Bruce Timm Wasn't Satisfied With His Work On Batman: Mask Of The Phantasm

I love a good Batman movie as much as the next person, but one thing that's always bugged me is how often Bruce Wayne is treated as a bit of a cipher in his own story. Screenwriters and directors are all too eager to get to the more entertaining business of the supervillains, repeatedly giving us the hoary old imagery of his parents' murder (alleyway, sadistic killer, scattered pearls) and the billionaire moping around his mansion before we get to the fun stuff.

That flaw is comprehensively addressed in "Batman: Mask of the Phantasm," the 1993 theatrical release originating from the Emmy-Award-winning animated TV series. To date, it is the only Batman film to fully invest in Bruce Wayne and his shadowy alter ego as a character just as interesting as Gotham City's colorful gallery of crooks.

The stylized animation gives us a hunky Bruce Wayne who literally puts the square jaw into the term "square-jawed hero," but this version of the troubled millionaire playboy is far more nuanced than his live-action counterparts. A large portion of the film's trim running time is devoted to exploring him as a real three-dimensional character, aided by superb voice work from Kevin Conroy who finds subtlety and surprising levels of self-doubt and vulnerability behind his conflicted quest for justice.

Clocking in at just 78 minutes, "Mask of the Phantom" packs in a remarkable amount of incident, merging the familiar beats of Batman's origin story with a tragic romance, noir-ish gangland mystery, and a satisfying slant on the confrontation with his arch-enemy Joker, played with fiendish glee by Mark Hamill. Yet for all its strengths, Bruce Timm, creator of the animated series and co-director of this feature-length adventure, still wasn't totally happy with it.

So what happens in Batman: Mask of the Phantasm again?

In the present day, Batman (Kevin Conroy) crashes a meeting of Gotham City crime bosses cutting a deal for a stash of counterfeit money. During the ensuing punch-up, mobster Chuckie Sol (Dick Miller) escapes, only to find himself menaced by a sinister cloaked figure, the Phantasm. Sol is killed and the blame falls on Batman, making the city's officials vow to bring him to justice.

In a flashback, young Bruce Wayne (Conroy) meets cute at the cemetery with Andrea Beaumont (Dana Delany), who is visiting her mother's grave. They bond over their lost parents and quickly fall in love, but happiness eludes them just as fast. Andrea's father is in debt to the mob and decides to skip town to save their lives, forcing her to break off her engagement with Wayne. Meanwhile, he is torn between the promise of vengeance he made to his deceased parents and finding happiness with Andrea.

Back in the present, Batman bumps into Andrea again as the Phantasm murders another gangster, accidentally revealing his true identity to her. With two mob bosses down, ailing crimelord Sal Valestra (Abe Vigoda) fears that he is next and turns to the Joker for protection.

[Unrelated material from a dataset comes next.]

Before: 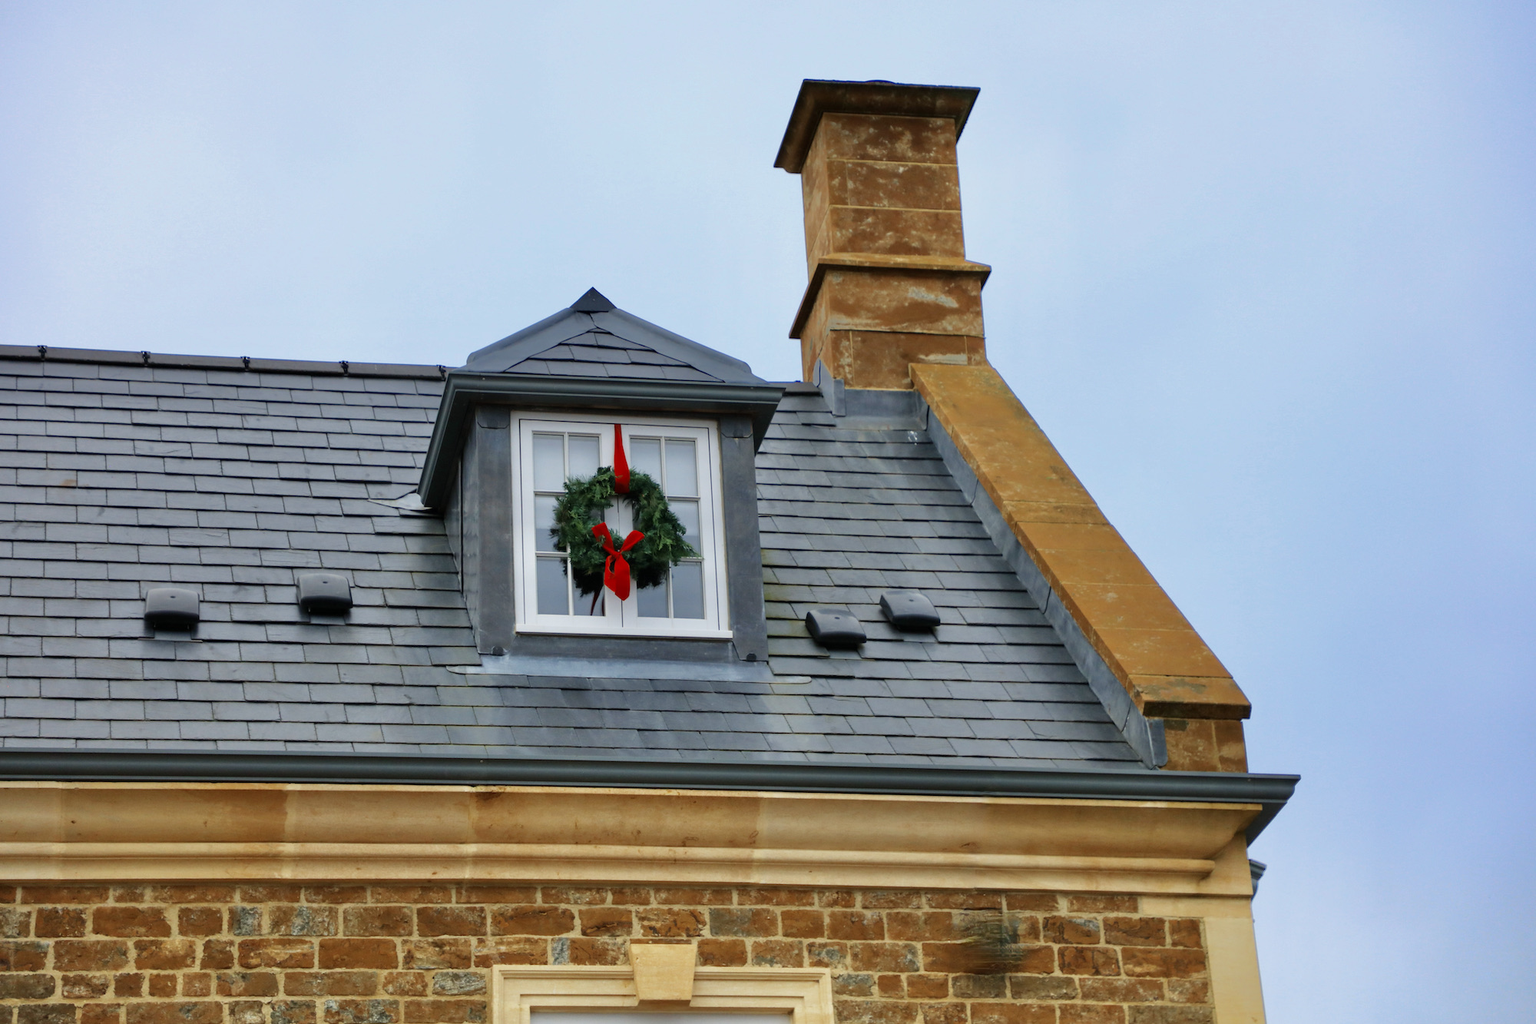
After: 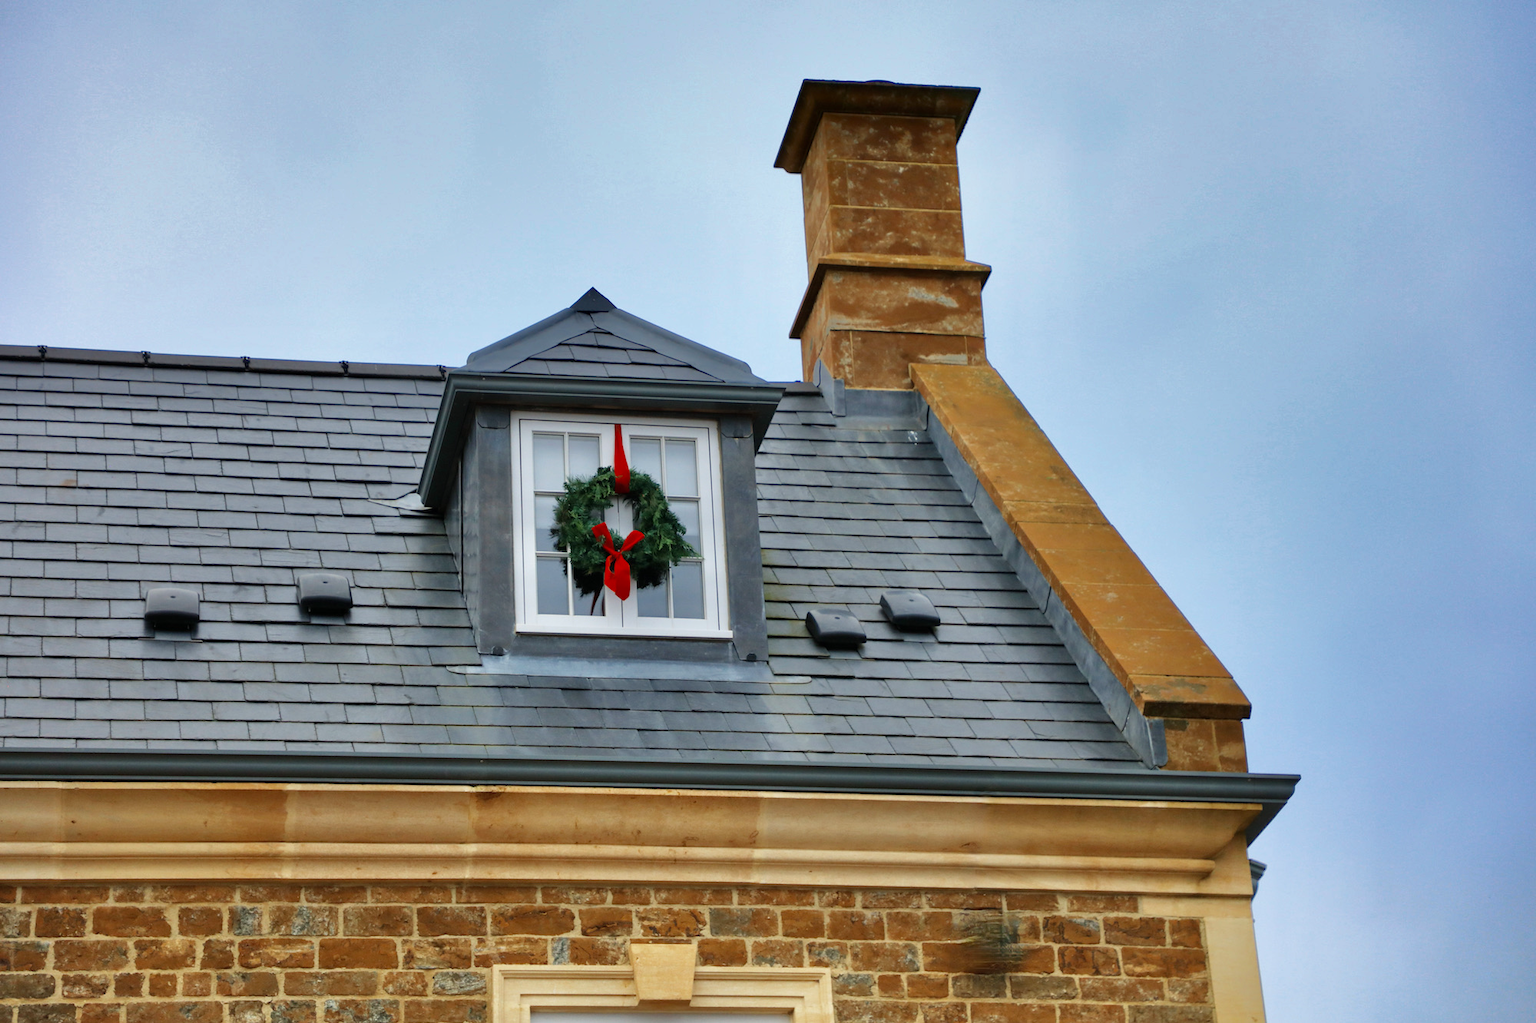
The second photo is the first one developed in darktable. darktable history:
contrast brightness saturation: saturation -0.062
shadows and highlights: radius 170.8, shadows 27.85, white point adjustment 3.18, highlights -68.33, soften with gaussian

If there is something a bit "Scooby-Doo" about the Phantasm initially, that is dispelled by a final reveal that delivers a strong emotional payoff during the usual showdown between Batman and the Joker. The relationship between Bruce Wayne and Andrea, founded on mutual trauma, gives their romance far more texture than the haunted billionaire's usual big-screen love interests. It's a pretty heavy storyline for a movie aimed at a young audience, but a rewarding one that reveals the cursed path Wayne has chosen by becoming the Dark Knight.

Why Bruce Timm finds Mask of the Phantasm cringeworthy

"Batman: Mask of the Phantasm" may have become a firm fan favorite, but the rushed production left its creator dissatisfied with the final result. After the success of the animated series, it was originally intended as a one-off special for TV before the executives at Warner Bros decided on a theatrical release. This meant Bruce Timm and his team only had eight months to put the film together on a limited budget of $6 million; by contrast, Disney's "Aladdin," released the year before, cost $28 million and took 18 months to animate. Timm told Empire magazine (via CBR):

"We got the word that [the studio] officially wanted to make it a theatrical release while we were literally handing out the storyboards to the animators. It had all been formatted for the old-school TV ratio, which was practically a square. It was like, 'What the heck are we going to do?' ... When I see it, I just cringe. It's, like, 90 percent there. I just wish I had that last 10 percent!"

The finished film had a rocky start to life, failing to make its money back at the box office as it went up against "Tombstone" for a Christmas release and suffering from "Mrs. Doubtfire" and "The Pelican Brief" still going strong in theaters. Time has been very kind to the animated feature over the 30 years since that initial disappointment, now regarded by fans as the most compelling version of The Dark Knight's origin story and ranking high on lists of the best Batman movies ever made. Not bad for a film only 90 percent of what Timm wanted.